Mediagraf Edizioni
Poesie
Pagg. 111
ISBN 9788888484334
Ciò che si può cogliere
La poesia è lo specchio dell’anima, riflette quelli che sono i nostri sentimenti, è una cartina di tornasole di quel che dentro di noi definiamo l’IO, ciò che veramente siamo. E allora può capitare di leggersi, di scoprire nei versi che escono dalla nostra penna una figura che nemmeno supponevamo, ma che altri, attenti a osservare il fluire delle parole, gli accostamenti sillabici, il filo predominante del discorso, già ci avevano classificato. Nel leggere queste poesie della raccolta Ipotetico approdo si può solo pensare che l’autore possa essere, anzi sia, un attento osservatore di situazioni e di eventi, ma anche come il suo sguardo si posi soprattutto sugli ultimi, sui più deboli, sui più sfortunati, senza compassione, ma eventualmente con pietà verso un mondo che permette che esistano certe situazioni, che consenta prevaricazioni e inutili crudeltà (Li ho portati i miei / studenti al cippo di Sabbiuno di Piano / a leggere quei 34 nomi tenendoci per mano. / Arno e Vanes erano con noi a dir più volte / non eravamo eroi, / non c’erano né buoni né cattivi, / c’era la guerra / e urgeva difendere la nostra terra. . /….). Che si tratti dell’eroico sacrificio di partigiani o del mondo chiuso di un bimbo autistico per arrivare al tormento dei profughi bambini Claudia sa cogliere di ognuno la dignitosa interpretazione del ruolo di emarginati, di sconfitti dagli uomini, ma non dall’umanità. Sono versi dolenti, ma non enfatici, sono uno stato emozionale che si trasmette al lettore in un flusso continuo, quasi un pianto da tragedia greca, che lo scuote, gli induce una ribellione che non è ricorso alla forza, ma condivisione, un bel passo avanti rispetto al grande male di quest’epoca: l’indifferenza. Ma c’è posto anche per altro, per i grandi misteri come l’amore, per i contrasti assoluti fra fede e ragione, e non poteva mancare, a maggior ragione con i fatti di questi giorni, anche se la raccolta è ben antecedente, il richiamo alla pace, un termine che esiste perché è usato anche quello della guerra, perché senza guerra l’uomo non desidera la pace.

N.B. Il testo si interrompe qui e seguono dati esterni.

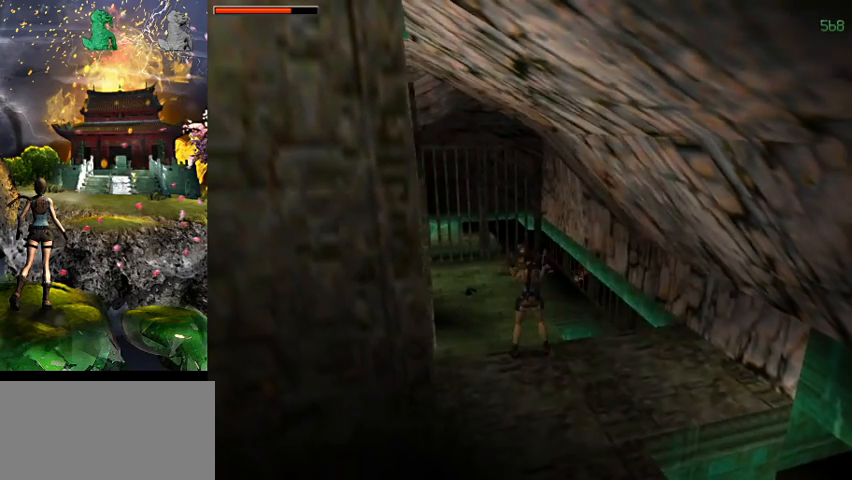
{"keys": ["act"], "events": []}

Potrei scrivere ancora e forse finirei l’inchiostro, tanto avrei da dire, ma ricordo che la poesia parla da sola, non ha bisogno di intermediari, sta lì in attesa che qualcuno la legga e, soprattutto, che sia disposto ad accoglierla; versi dopo versi, parole che si susseguono, immagini che si materializzano nella mente, sensazioni che prendono corpo, un piccolo sorriso di soddisfazione che si disegna sul viso, questa è la poesia, un’ostrica che poco a poco si schiude per rivelare il suo tesoro, una libertà che nessuno potrà mai togliere (Io nuvola, lei rondine – Libera come nuvola / nel cielo di marzo,/ cosciente della / piccolezza della rondine, / pretesi di guidarla / verso la luce / ….)

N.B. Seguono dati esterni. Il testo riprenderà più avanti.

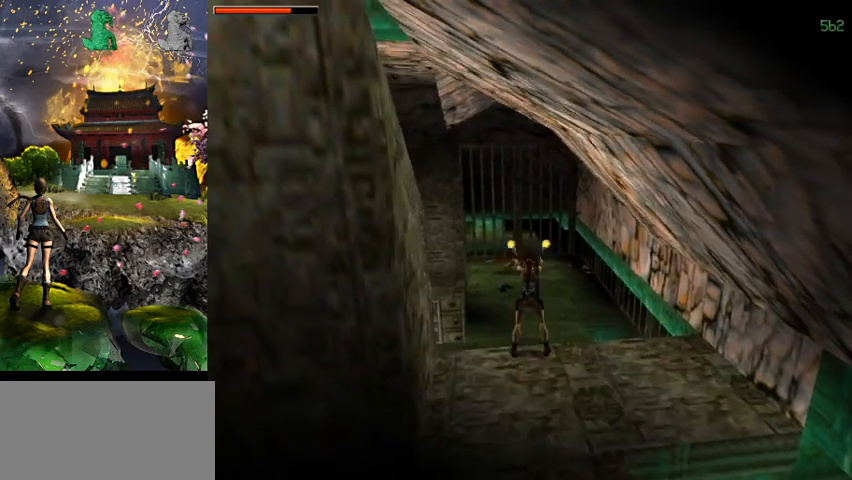
{"keys": ["act"], "events": []}
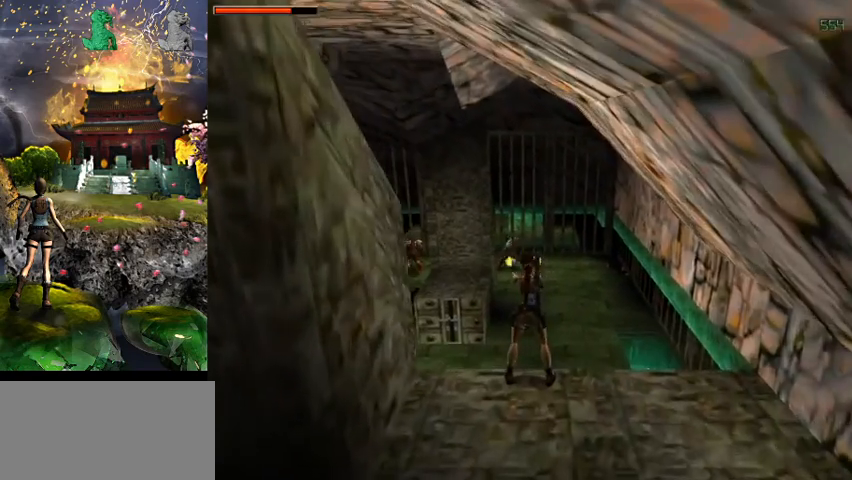
{"keys": ["act"], "events": []}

Claudia Piccinno nasce a Lecce nel 1970, ma si trasferisce giovanissima in Lombardia e poi in Emilia Romagna dove attualmente vive. Presente in oltre sessanta raccolte antologiche, già membro di giuria in vari premi letterari a carattere nazionale e internazionale.
Insegnante di ruolo nella scuola primaria, Laurea in Lingue e Letterature straniere.